Anyone who has heard of ‘the commons’ has usually heard of the ‘tragedy of the commons’ – an idea put forward by the late Garrett Hardin. In Hardin’s view, the kind of co-operative commons I’m suggesting is just not something he thought could happen. It is against the kind of individual self-interest that has come to dominate economic and political thinking. However, the idea of a co-operative commons was championed by the late Elinor Ostram. Sometimes academics take pot-shots at one another through their writing, but Elinor took a different approach. There’s a lovely story about her inviting Garrett Hardin around to her house for dinner. She made hot dogs. I don’t know if hot dogs were a particular favourite of Garrett’s or not, but his views did seem to change! Eventually he told us that it is an unmanaged commons that is the real tragedy. He was thereby implicitly accepting Elinor’s work, which demonstrates that with the right governance in place a commons can be successful. Common land or other common resources can be owned by someone. The commons is not really about dividing everything, sharing everything or distributing everything equally. It’s more about managing what is within our area of responsibility such that the resource, whatever it might be, is there for the long-term and such that everyone is treated fairly and such that nature is not destroyed but may even be enhanced by our activities.

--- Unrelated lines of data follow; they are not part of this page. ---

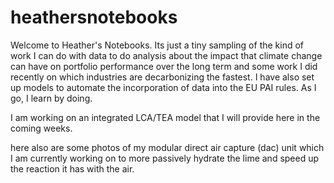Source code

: # heathersnotebooks



Welcome to Heather's Notebooks. Its just a tiny sampling of the kind of work I can do 
with data to do analysis about the impact that climate change 
can have on portfolio performance over the long term and some work I did recently 
on which industries are decarbonizing the fastest. I have also set up models to 
automate the incorporation of data into the EU PAI rules. As I go, I learn by doing. 

I am working on an integrated LCA/TEA model that I will provide here in the coming weeks. 

here also are some photos of my modular direct air capture (dac) unit which I am currently 
working on to more passively hydrate the lime and speed up the reaction it has with the air.


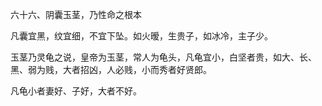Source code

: 六十六、阴囊玉茎，乃性命之根本

凡囊宜黑，纹宜细，不宜下坠。如火暧，生贵子，如冰冷，主子少。

玉茎乃灵龟之说，皇帝为玉茎，常人为龟头，凡龟宜小，白坚者贵，如大、长、黑、弱为贱，大者招凶，人必贱，小而秀者好贤郎。

凡龟小者妻好、子好，大者不好。

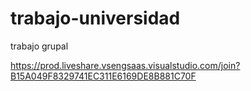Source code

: # trabajo-universidad
trabajo grupal


https://prod.liveshare.vsengsaas.visualstudio.com/join?B15A049F8329741EC311E6169DE8B881C70F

Going back to the start of my story – why did those artists get so upset over the distribution of the little bit of money that came our way?

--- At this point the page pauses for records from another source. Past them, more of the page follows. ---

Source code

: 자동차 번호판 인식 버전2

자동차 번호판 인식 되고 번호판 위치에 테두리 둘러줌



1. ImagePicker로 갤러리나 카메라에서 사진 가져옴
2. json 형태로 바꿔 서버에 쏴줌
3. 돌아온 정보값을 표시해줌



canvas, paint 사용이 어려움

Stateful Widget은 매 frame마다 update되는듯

Well, artists – and especially those involved in what is described as ‘socially-engaged art’ – often have this notion of their work being a kind of cultural commons. And that idea is often linked to the further notion of a ‘gift economy’. This takes a bit of unpacking. A gift economy is seen as the alternative to transactions and an alternative to a ‘cost-benefit analysis’ view of life. We’re so used to hearing about the economy in terms of financial transactions that we forget there is a huge amount of co-operation and good will required to keep any kind of economy running. Capitalism would collapse without care – and care is a gift, the gift economy. So the gift economy is not something we need to aspire to – it already exists. Our socially-engaged work might then be to demonstrate that this is the case. To show that it is really care and compassion that keeps the world afloat even when we think it’s capitalism.
But then that leads to a bit of a dilemma. If we are promoting ‘the gift’ then should we at the same time be asking for money for our efforts? It seems like a contradiction, and that’s what caused our artists to get flustered over the finances. But really, it doesn’t need to be this way. Of course we need our food, our clothes and a place to stay – and in a modern society most of this is achieved through money. But it can still be a ‘gift economy’. There can be ownership and wages and transactions without all this destroying care, compassion, responsibility, service and reciprocity. That’s a commons – or rather a whole series of commons working together within a larger society. It is a wholly different philosophy of life – one where the over-riding principles are the flourishing of individuals, communities, societies and nature. And all of that flourishing is not simply about exchanges of goods and services. A commons is to manage the gifts that nature and our fellow humans have bestowed on us. A commons is to get everything into balance and to live wisely. A commons is to help us to flourish and to let us work for the flourishing of others. If the city were a commons, what would you do?